On Mr O'Donnell's system, I could still hear the odd unexpected residual for the Gaussian dither. Mr O'Donnell confirmed that he could hear it as well. To get the right pitch to listen for, first listen to the residual with no dither (pure quantization error). Note that the volume must be raised very high for this to work! The residuals themselves are at around -40dB, so the quantization error in the Gaussian dither file must be at -60dB or less. This can be quite difficult to hear! At the time of this update, I must turn my receiver all the way up (+78dB) in order to barely be able to hear the quantization error on my headphones (I couldn't hear it on my speakers... last year when I took the class, I had a different setup and could hear the quantization error on my speakers).

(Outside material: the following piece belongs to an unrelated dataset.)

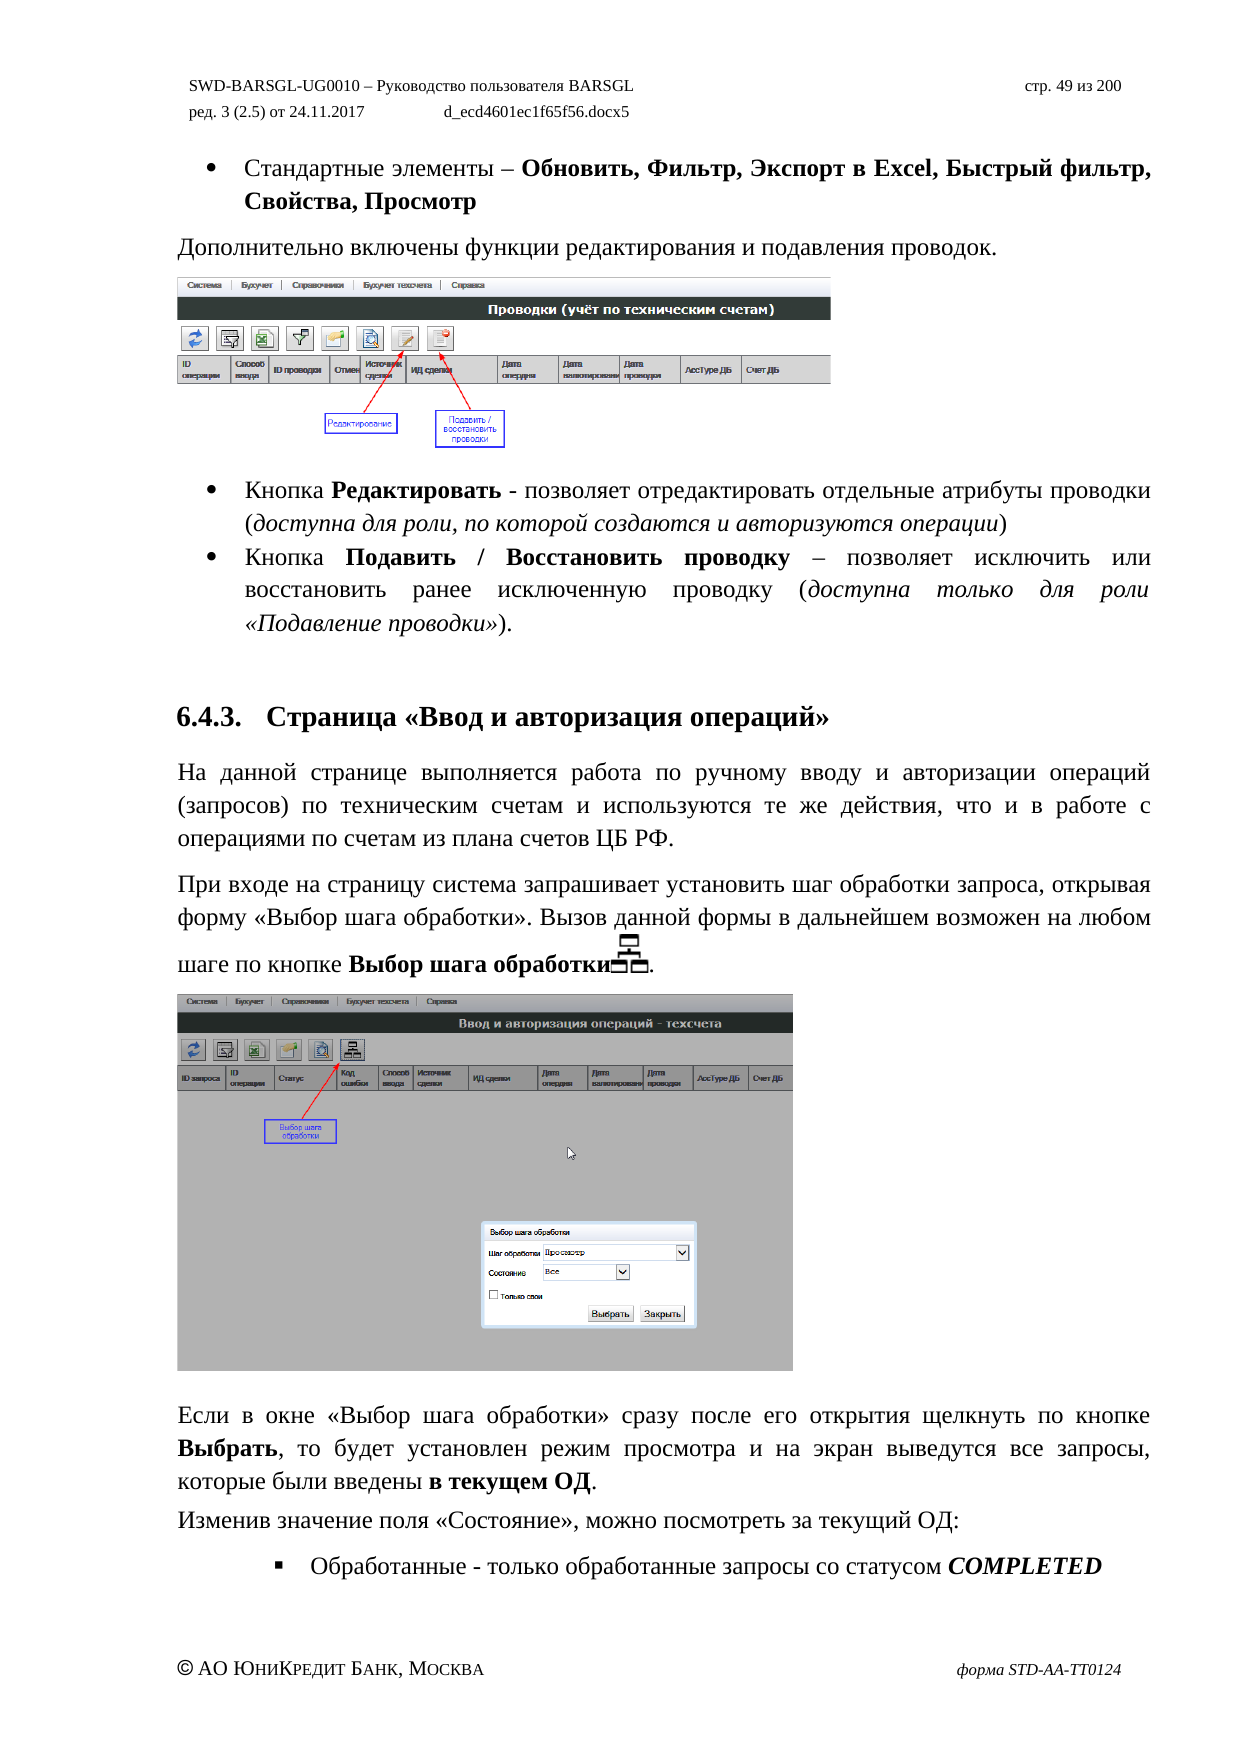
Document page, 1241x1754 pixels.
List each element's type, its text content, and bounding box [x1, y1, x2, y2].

It might be more pronounced on other systems which resonate at different stages. I'm using a digital connection from my PC to my receiver, so the distortion is minimized.

A possible source of error in this presentation was the way in which I performed the subtraction. I simply copied and pasted an inverted copy of the original 16-bit tone into the resampled 8-bit tone, using additive mixing. It would seem as though this procedure behaved as expected: for example, with the undithered 8-bit tone we get exactly the expected quantization error. This would seem to indicate that Sound Forge (the program I used for these manipulations) did not upsample the 8-bit tone when adding it to the 16-bit tone. However, the strange result of quantization error with the Gaussian dither was not expected, and could conceivably be the result of something strange going on with the addition procedure. Replication of this experiment using more conventional (i.e., non-GUI) programs (in which you can tell exactly what's going on) might bring different results, although coming up with the various dither functions might be a pain.

References

Casey, Michael Anthony. 1998. "Auditory Group Theory with Applications to Statistical Basis Methods for Structured Audio." Ph.D. Thesis, MIT. http://xenia.media.mit.edu/~mkc/thesis/.
Lipshitz, S.P., R.A. Wannamaker and J. Vanderkooy, "A Theoretical Survey of Quantization and Dither," J. Audio Eng. Soc., vol. 40, 1992 May, pp. 355-375.
Park, Tae Hong. 2000. "Salient Feature Extraction of Musical Instrument Signals." M.A. Thesis, Dartmouth College. http://www.music.princeton.edu/~park/thesis/dartmouth/html/.
Risset, Jean-Claude. 1991. "Timbre Analysis by Synthesis: Representations, Imitations, and Variants for Musical Composition." In De Poli, Picciali, and Roads, eds. Representations of Musical Signals. Cambridge, MA: MIT Press, pp. 7-43.